Saved entries:
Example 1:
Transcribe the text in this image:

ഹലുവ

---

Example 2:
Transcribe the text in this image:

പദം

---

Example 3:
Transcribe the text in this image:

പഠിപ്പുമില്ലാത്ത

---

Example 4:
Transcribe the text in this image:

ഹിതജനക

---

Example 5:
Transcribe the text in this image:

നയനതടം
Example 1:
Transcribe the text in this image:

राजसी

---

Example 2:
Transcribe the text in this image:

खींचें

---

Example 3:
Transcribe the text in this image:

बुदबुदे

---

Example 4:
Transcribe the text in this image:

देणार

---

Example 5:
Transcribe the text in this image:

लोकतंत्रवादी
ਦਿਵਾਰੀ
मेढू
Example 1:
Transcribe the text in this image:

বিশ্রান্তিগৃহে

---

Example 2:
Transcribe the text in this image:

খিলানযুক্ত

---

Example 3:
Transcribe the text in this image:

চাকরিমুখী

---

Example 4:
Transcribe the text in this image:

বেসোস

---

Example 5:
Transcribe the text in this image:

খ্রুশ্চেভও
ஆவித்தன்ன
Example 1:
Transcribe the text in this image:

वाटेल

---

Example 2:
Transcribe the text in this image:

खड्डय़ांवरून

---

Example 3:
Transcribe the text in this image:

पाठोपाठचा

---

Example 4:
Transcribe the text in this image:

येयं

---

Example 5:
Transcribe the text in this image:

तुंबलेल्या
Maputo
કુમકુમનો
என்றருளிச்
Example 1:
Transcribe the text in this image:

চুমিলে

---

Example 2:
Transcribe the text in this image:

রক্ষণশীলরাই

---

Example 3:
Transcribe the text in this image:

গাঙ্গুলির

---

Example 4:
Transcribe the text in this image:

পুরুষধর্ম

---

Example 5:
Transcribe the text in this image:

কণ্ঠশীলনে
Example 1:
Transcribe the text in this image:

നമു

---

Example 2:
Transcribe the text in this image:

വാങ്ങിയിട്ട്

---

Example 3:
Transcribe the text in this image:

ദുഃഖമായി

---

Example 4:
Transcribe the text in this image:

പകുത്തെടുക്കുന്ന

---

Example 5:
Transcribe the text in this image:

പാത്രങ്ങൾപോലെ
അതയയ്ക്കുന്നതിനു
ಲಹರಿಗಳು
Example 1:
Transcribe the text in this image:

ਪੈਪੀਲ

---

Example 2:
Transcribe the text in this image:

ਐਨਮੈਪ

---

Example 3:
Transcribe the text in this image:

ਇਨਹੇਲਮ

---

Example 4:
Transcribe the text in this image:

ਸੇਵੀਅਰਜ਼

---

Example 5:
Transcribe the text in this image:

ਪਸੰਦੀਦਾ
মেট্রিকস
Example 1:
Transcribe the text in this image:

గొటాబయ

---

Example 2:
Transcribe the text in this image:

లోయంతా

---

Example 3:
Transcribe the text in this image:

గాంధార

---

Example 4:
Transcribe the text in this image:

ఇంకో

Work request: Output the complete data verbatim.

Expected output:
Example 1:
Transcribe the text in this image:

ഹലുവ

---

Example 2:
Transcribe the text in this image:

പദം

---

Example 3:
Transcribe the text in this image:

പഠിപ്പുമില്ലാത്ത

---

Example 4:
Transcribe the text in this image:

ഹിതജനക

---

Example 5:
Transcribe the text in this image:

നയനതടം
Example 1:
Transcribe the text in this image:

राजसी

---

Example 2:
Transcribe the text in this image:

खींचें

---

Example 3:
Transcribe the text in this image:

बुदबुदे

---

Example 4:
Transcribe the text in this image:

देणार

---

Example 5:
Transcribe the text in this image:

लोकतंत्रवादी
ਦਿਵਾਰੀ
मेढू
Example 1:
Transcribe the text in this image:

বিশ্রান্তিগৃহে

---

Example 2:
Transcribe the text in this image:

খিলানযুক্ত

---

Example 3:
Transcribe the text in this image:

চাকরিমুখী

---

Example 4:
Transcribe the text in this image:

বেসোস

---

Example 5:
Transcribe the text in this image:

খ্রুশ্চেভও
ஆவித்தன்ன
Example 1:
Transcribe the text in this image:

वाटेल

---

Example 2:
Transcribe the text in this image:

खड्डय़ांवरून

---

Example 3:
Transcribe the text in this image:

पाठोपाठचा

---

Example 4:
Transcribe the text in this image:

येयं

---

Example 5:
Transcribe the text in this image:

तुंबलेल्या
Maputo
કુમકુમનો
என்றருளிச்
Example 1:
Transcribe the text in this image:

চুমিলে

---

Example 2:
Transcribe the text in this image:

রক্ষণশীলরাই

---

Example 3:
Transcribe the text in this image:

গাঙ্গুলির

---

Example 4:
Transcribe the text in this image:

পুরুষধর্ম

---

Example 5:
Transcribe the text in this image:

কণ্ঠশীলনে
Example 1:
Transcribe the text in this image:

നമു

---

Example 2:
Transcribe the text in this image:

വാങ്ങിയിട്ട്

---

Example 3:
Transcribe the text in this image:

ദുഃഖമായി

---

Example 4:
Transcribe the text in this image:

പകുത്തെടുക്കുന്ന

---

Example 5:
Transcribe the text in this image:

പാത്രങ്ങൾപോലെ
അതയയ്ക്കുന്നതിനു
ಲಹರಿಗಳು
Example 1:
Transcribe the text in this image:

ਪੈਪੀਲ

---

Example 2:
Transcribe the text in this image:

ਐਨਮੈਪ

---

Example 3:
Transcribe the text in this image:

ਇਨਹੇਲਮ

---

Example 4:
Transcribe the text in this image:

ਸੇਵੀਅਰਜ਼

---

Example 5:
Transcribe the text in this image:

ਪਸੰਦੀਦਾ
মেট্রিকস
Example 1:
Transcribe the text in this image:

గొటాబయ

---

Example 2:
Transcribe the text in this image:

లోయంతా

---

Example 3:
Transcribe the text in this image:

గాంధార

---

Example 4:
Transcribe the text in this image:

ఇంకో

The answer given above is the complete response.